Well, the domain of the linear transformation T(x) = Ax = b would be the span of x right? The range of T would be the span of b.
I can't really justify it beyond looking at x and b and seeing that they have two rows so thus they are in R^2. I'm not really confident in this answer because x or b could potentially not span all of R^2 and R^2 would not be a correct answer (I think). Would saying that the domain and range are span(x) be a better answer?
the domain of a linear transformation is the space on which it is defined. linear transformations aren't like real-valued functions (in general) there typically aren't "points where they're undefined".
the range, on the other hand, is an entirely different matter. it's typically a LOT smaller than the co-domain (the target space) unless: the linear transformation is ONTO.
for a linear transformation T:R2-->R2, the domain is always going to be R2. the range "might" be R2, or it might be a subspace of R2.
if the transformation T is (or is represented by) a matrix A, then we can say certain things about T based just on the matrix A. we can do the general case:
T:Rn-->Rm without much extra trouble. in this case, we get an mxn matrix for A.

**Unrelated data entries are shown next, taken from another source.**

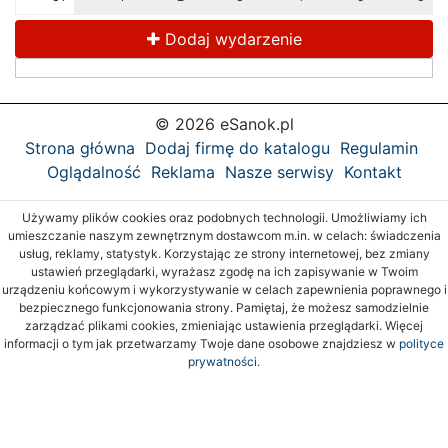
Dodaj wydarzenie
© 2026 eSanok.pl
Strona główna
Dodaj firmę do katalogu
Regulamin
Oglądalność
Reklama
Nasze serwisy
Kontakt
Używamy plików cookies oraz podobnych technologii. Umożliwiamy ich
umieszczanie naszym zewnętrznym dostawcom m.in. w celach: świadczenia
usług, reklamy, statystyk. Korzystając ze strony internetowej, bez zmiany
ustawień przeglądarki, wyrażasz zgodę na ich zapisywanie w Twoim
urządzeniu końcowym i wykorzystywanie w celach zapewnienia poprawnego i
bezpiecznego funkcjonowania strony. Pamiętaj, że możesz samodzielnie
zarządzać plikami cookies, zmieniając ustawienia przeglądarki. Więcej
informacji o tym jak przetwarzamy Twoje dane osobowe znajdziesz w
polityce
prywatności.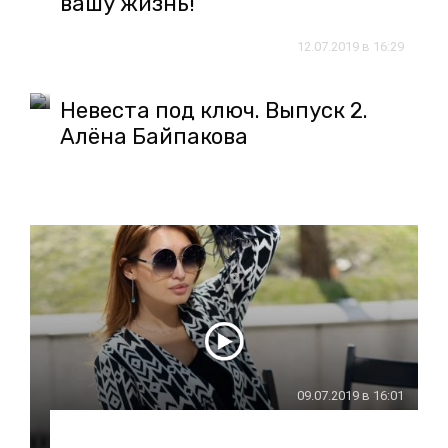
вашу жизнь!
12.07.2019 в 16:29
Невеста под ключ. Выпуск 2.
Алёна Байпакова
09.07.2019 в 16:01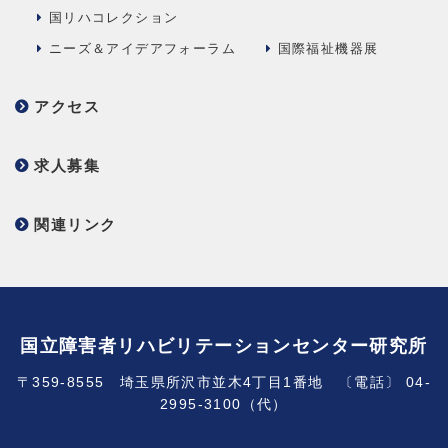
国リハコレクション
ニーズ＆アイデアフォーラム
国際福祉機器展
アクセス
求人募集
関連リンク
国立障害者リハビリテーションセンター研究所
〒359-8555 埼玉県所沢市並木4丁目1番地 〔電話〕 04-
2995-3100（代）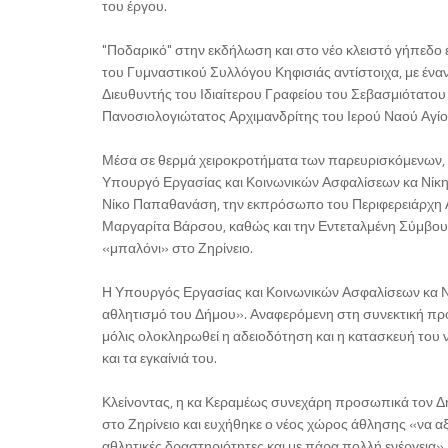
του έργου.
"Ποδαρικό" στην εκδήλωση και στο νέο κλειστό γήπεδο 
του Γυμναστικού Συλλόγου Κηφισιάς αντίστοιχα, με ένα
Διευθυντής του Ιδιαίτερου Γραφείου του Σεβασμιότατο
Πανοσιολογιώτατος Αρχιμανδρίτης του Ιερού Ναού Αγίο
Μέσα σε θερμά χειροκροτήματα των παρευρισκόμενων, 
Υπουργό Εργασίας και Κοινωνικών Ασφαλίσεων κα Νίκη
Νίκο Παπαθανάση, την εκπρόσωπο του Περιφερειάρχη Αττ
Μαργαρίτα Βάρσου, καθώς και την Εντεταλμένη Σύμβουλ
«μπαλόνι» στο Ζηρίνειο.
Η Υπουργός Εργασίας και Κοινωνικών Ασφαλίσεων κα Νί
αθλητισμό του Δήμου». Αναφερόμενη στη συνεκτική προ
μόλις ολοκληρωθεί η αδειοδότηση και η κατασκευή το
και τα εγκαίνιά του.
Κλείνοντας, η κα Κεραμέως συνεχάρη προσωπικά τον Δή
στο Ζηρίνειο και ευχήθηκε ο νέος χώρος άθλησης «να αξι
αθλητικές δραστηριότητες και με πάρα πολλή ενέργεια».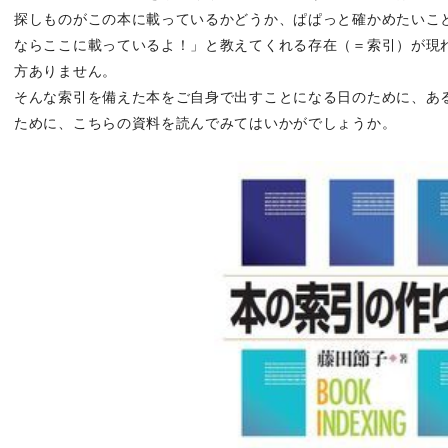
探しものがこの本に載っているかどうか、ぱぱっと確かめたいこ
ならここに載っているよ！」と教えてくれる存在（＝索引）が現
方ありません。
そんな索引を備えた本をご自身で出すことになる日のために、あ
ために、こちらの資料を読んでみてはいかがでしょうか。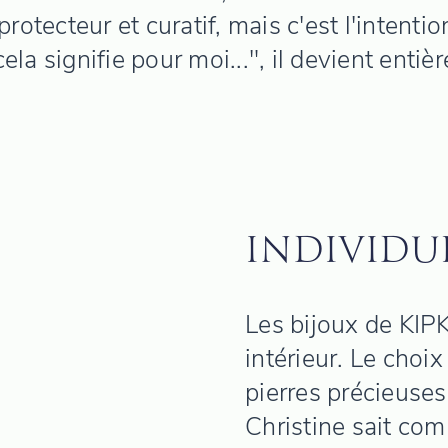
protecteur et curatif, mais c'est l'intenti
cela signifie pour moi...", il devient ent
INDIVIDU
Les bijoux de KIPK
intérieur. Le choi
pierres précieuses
Christine sait com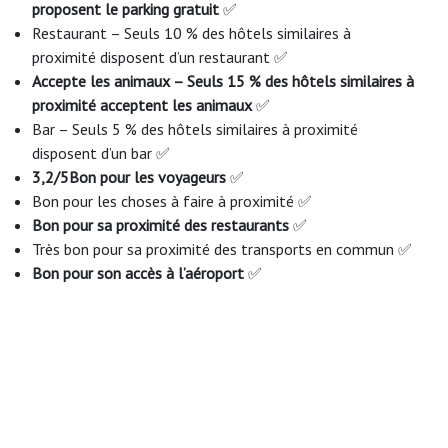
proposent le parking gratuit
✅
Restaurant – Seuls 10 % des hôtels similaires à
proximité disposent d’un restaurant ✅
Accepte les animaux – Seuls 15 % des hôtels similaires à
proximité acceptent les animaux
✅
Bar – Seuls 5 % des hôtels similaires à proximité
disposent d’un bar ✅
3,2/5Bon pour les voyageurs
✅
Bon pour les choses à faire à proximité ✅
Bon pour sa proximité des restaurants
✅
Très bon pour sa proximité des transports en commun ✅
Bon pour son accès à l’aéroport
✅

range(T) = column space of A. this has dimension rank(A), which is going to be less than or equal to m. if rank(A) = m, we say T (or A) is onto. this space is spanned by the columns of A, but we might not need "all" of them (rank(A) could be < m).
domain(T) = Rn.
of particular interest is the case where m = n. in this case, when rank(A) = n, we say T (or A) is invertible. rank and range are closely related: the rank is the DIMENSION of the range.

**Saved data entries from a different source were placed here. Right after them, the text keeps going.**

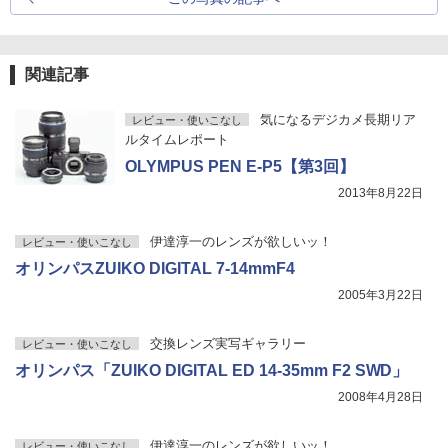
関連記事
気になるデジカメ長期リア
レビュー・使いこなし
ルタイムレポート
OLYMPUS PEN E-P5【第3回】
2013年8月22日
伊達淳一のレンズが欲しいッ！
レビュー・使いこなし
オリンパスZUIKO DIGITAL 7-14mmF4
2005年3月22日
交換レンズ実写ギャラリー
レビュー・使いこなし
オリンパス「ZUIKO DIGITAL ED 14-35mm F2 SWD」
2008年4月28日
伊達淳一のレンズが欲しいッ！
レビュー・使いこなし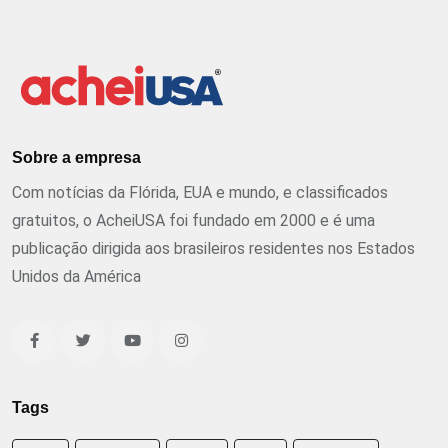
Sobre a empresa
Com notícias da Flórida, EUA e mundo, e classificados
gratuitos, o AcheiUSA foi fundado em 2000 e é uma
publicação dirigida aos brasileiros residentes nos Estados
Unidos da América
Tags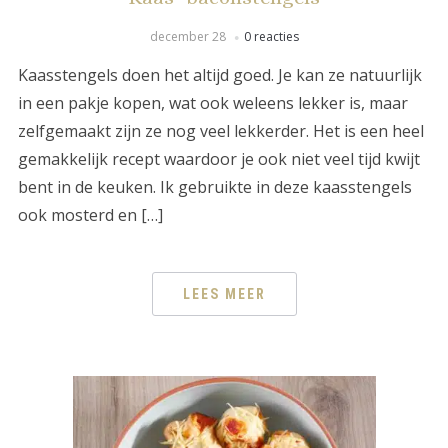
december 28
0 reacties
Kaasstengels doen het altijd goed. Je kan ze natuurlijk
in een pakje kopen, wat ook weleens lekker is, maar
zelfgemaakt zijn ze nog veel lekkerder. Het is een heel
gemakkelijk recept waardoor je ook niet veel tijd kwijt
bent in de keuken. Ik gebruikte in deze kaasstengels
ook mosterd en […]
LEES MEER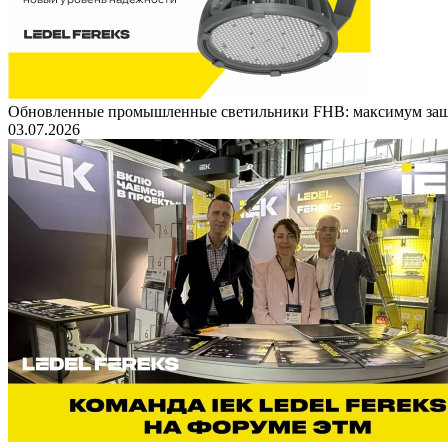
Обновленные промышленные светильники FHB: максимум защ
03.07.2026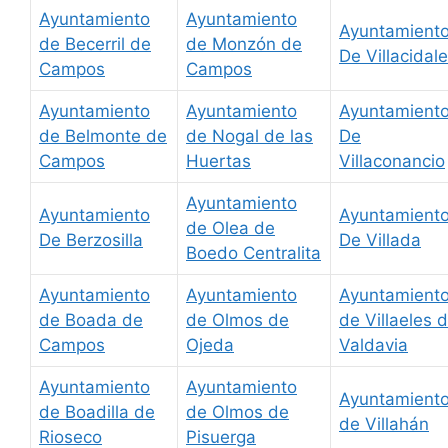
Ayuntamiento
Ayuntamiento
Ayuntamient
de Becerril de
de Monzón de
De Villacidale
Campos
Campos
Ayuntamiento
Ayuntamiento
Ayuntamient
de Belmonte de
de Nogal de las
De
Campos
Huertas
Villaconancio
Ayuntamiento
Ayuntamiento
Ayuntamient
de Olea de
De Berzosilla
De Villada
Boedo Centralita
Ayuntamiento
Ayuntamiento
Ayuntamient
de Boada de
de Olmos de
de Villaeles 
Campos
Ojeda
Valdavia
Ayuntamiento
Ayuntamiento
Ayuntamient
de Boadilla de
de Olmos de
de Villahán
Rioseco
Pisuerga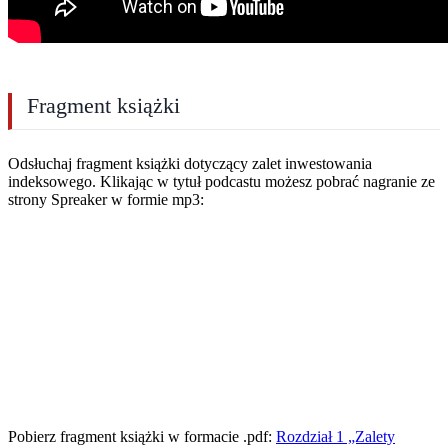
Fragment książki
Odsłuchaj fragment książki dotyczący zalet inwestowania
indeksowego. Klikając w tytuł podcastu możesz pobrać nagranie ze
strony Spreaker w formie mp3:
Pobierz fragment książki w formacie .pdf:
Rozdział 1 „Zalety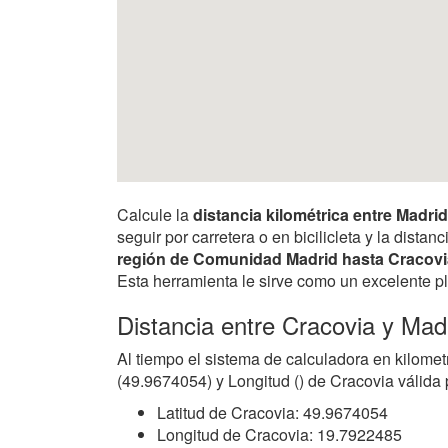
Calcule la
distancia kilométrica entre Madri
seguir por carretera o en bicilicleta y la dist
región de Comunidad Madrid hasta Cracovi
Esta herramienta le sirve como un excelente pl
Distancia entre Cracovia y Mad
Al tiempo el sistema de calculadora en kilomet
(49.9674054) y Longitud () de Cracovia válida 
Latitud de Cracovia: 49.9674054
Longitud de Cracovia: 19.7922485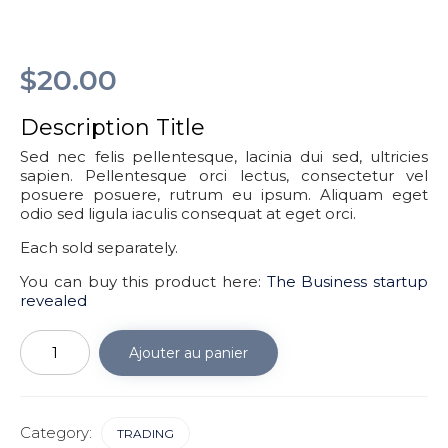
$
20.00
Description Title
Sed nec felis pellentesque, lacinia dui sed, ultricies
sapien. Pellentesque orci lectus, consectetur vel
posuere posuere, rutrum eu ipsum. Aliquam eget
odio sed ligula iaculis consequat at eget orci.
Each sold separately.
You can buy this product here:
The Business startup
revealed
quantité
de
Ajouter au panier
Business
Startup
Revealed
Category:
TRADING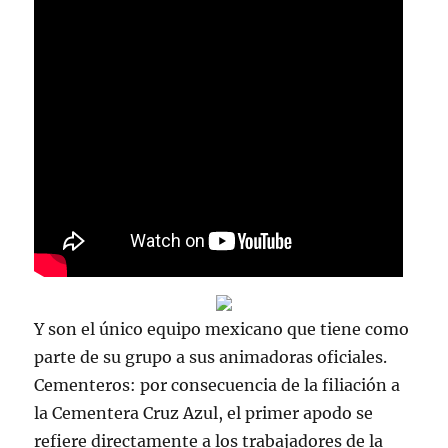
Y son el único equipo mexicano que tiene como
parte de su grupo a sus animadoras oficiales.
Cementeros: por consecuencia de la filiación a
la Cementera Cruz Azul, el primer apodo se
refiere directamente a los trabajadores de la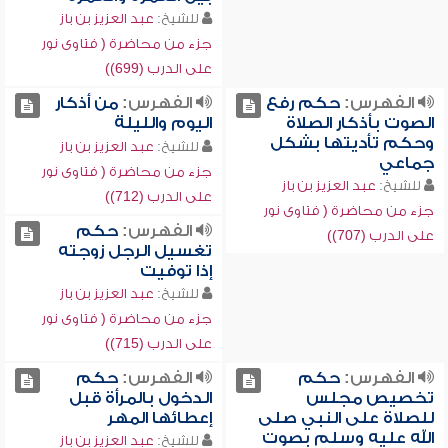
للشيخ:
عبد العزيز بن باز
جزء من محاضرة ( فتاوى نور
على الدرب (699))
الفهرس:
حكم رفع
الفهرس:
من أذكار
الصوت بأذكار الصلاة
اليوم والليلة
وحكم تأديتها بشكل
للشيخ:
عبد العزيز بن باز
جماعي
جزء من محاضرة ( فتاوى نور
للشيخ:
عبد العزيز بن باز
على الدرب (712))
جزء من محاضرة ( فتاوى نور
الفهرس:
حكم
على الدرب (707))
تغسيل الرجل زوجته
إذا توفيت
للشيخ:
عبد العزيز بن باز
جزء من محاضرة ( فتاوى نور
على الدرب (715))
الفهرس:
حكم
الفهرس:
حكم
تخصيص مجلس
الدخول بالمرأة قبل
للصلاة على النبي صلى
إعطائها المهر
الله عليه وسلم بصوت
للشيخ:
عبد العزيز بن باز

there is a "push-me pull-you" relationship between the rank of a matrix and the dimension of its null space, the bigger the rank, the smaller the null space. at the extremes you have the 0-matrix (which has 0 rank, and n-dimensional null space), and the invertible matrices (which map Rn onto Rn...the simplest example is the identity transformation (with the matrix I): it has a null-space of 0 dimension (just {0}, which has no basis) and is of rank n).

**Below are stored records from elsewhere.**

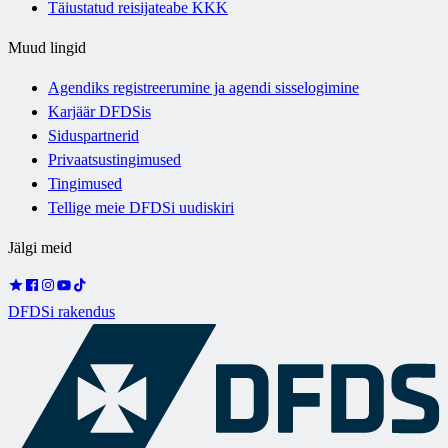
Täiustatud reisijateabe KKK
Muud lingid
Agendiks registreerumine ja agendi sisselogimine
Karjäär DFDSis
Siduspartnerid
Privaatsustingimused
Tingimused
Tellige meie DFDSi uudiskiri
Jälgi meid
DFDSi rakendus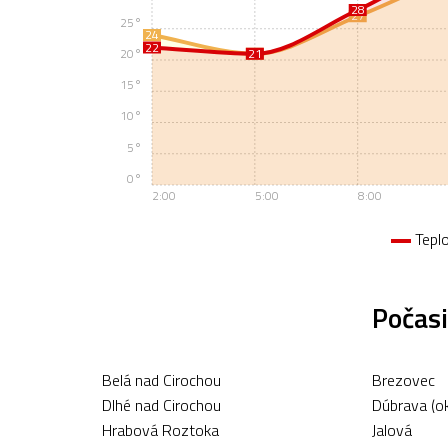
28
27
25°
24
22
21
21
20°
15°
10°
5°
0°
2:00
5:00
8:00
Tepl
Počasi
Belá nad Cirochou
Brezovec
Dlhé nad Cirochou
Dúbrava (ok
Hrabová Roztoka
Jalová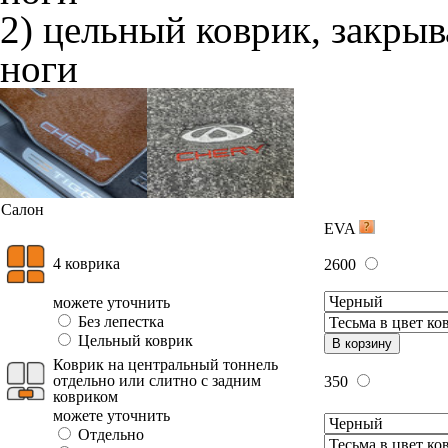
2) цельный коврик, закры
ноги
Салон
EVA
4 коврика
2600
можете уточнить
Без лепестка
Цельный коврик
В корзину
Коврик на центральный тоннель
отдельно или слитно с задним
350
ковриком
можете уточнить
Отдельно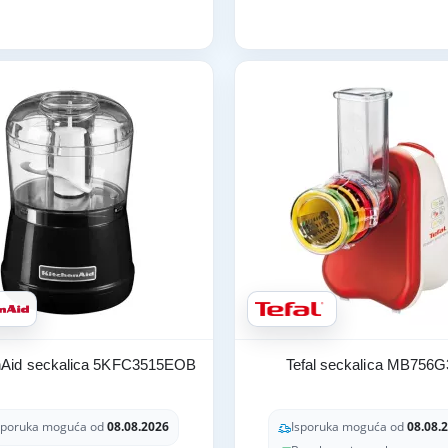
nAid seckalica 5KFC3515EOB
Tefal seckalica MB756G
sporuka moguća od
08.08.2026
Isporuka moguća od
08.08.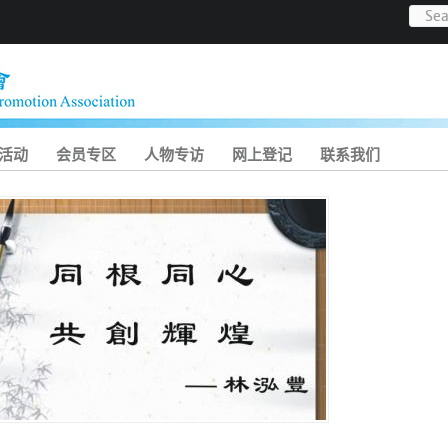
活动
会员专区
人物专访
网上登记
联系我们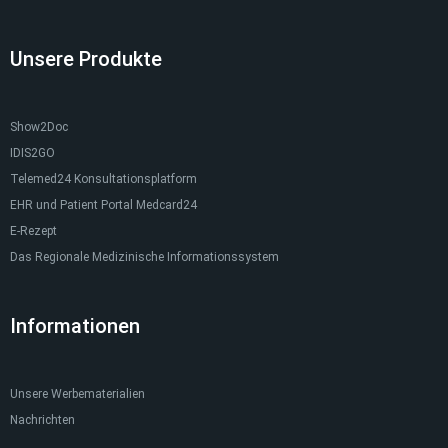
Unsere Produkte
Show2Doc
IDIS2GO
Telemed24 Konsultationsplatform
EHR und Patient Portal Medcard24
E-Rezept
Das Regionale Medizinische Informationssystem
Informationen
Unsere Werbematerialien
Nachrichten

it is bad thinking to think of the domain as span(x) and the domain as span(b) for the equation Ax = b. the span of a single vector is just one-dimensional (or 0-dimensional if that vector is the 0-vector).
how do we find out what the dimension of span(S) is, for a set S of vectors? we produce a basis. when in doubt, you can often use this basis:
{(1,0,...,0), (0,1,0,...,0),...,(0,...,0,1)} for Rn (this has n elements, one for each coordinate position, so dim(Rn) = n).
when you're given a finite set X of k vectors, you know straight off the bat that dim(span(X)) ≤ k, but it may not actually BE k. some of the vectors might be linearly dependent, and therefore redundant. for example:
span({(1,1),(3,3)} = span({(1,1)}, since (3,3) is linearly dependent on (1,1): 3(1,1) + (-1)(3,3) = (0,0), but this is not a 0-linear combination.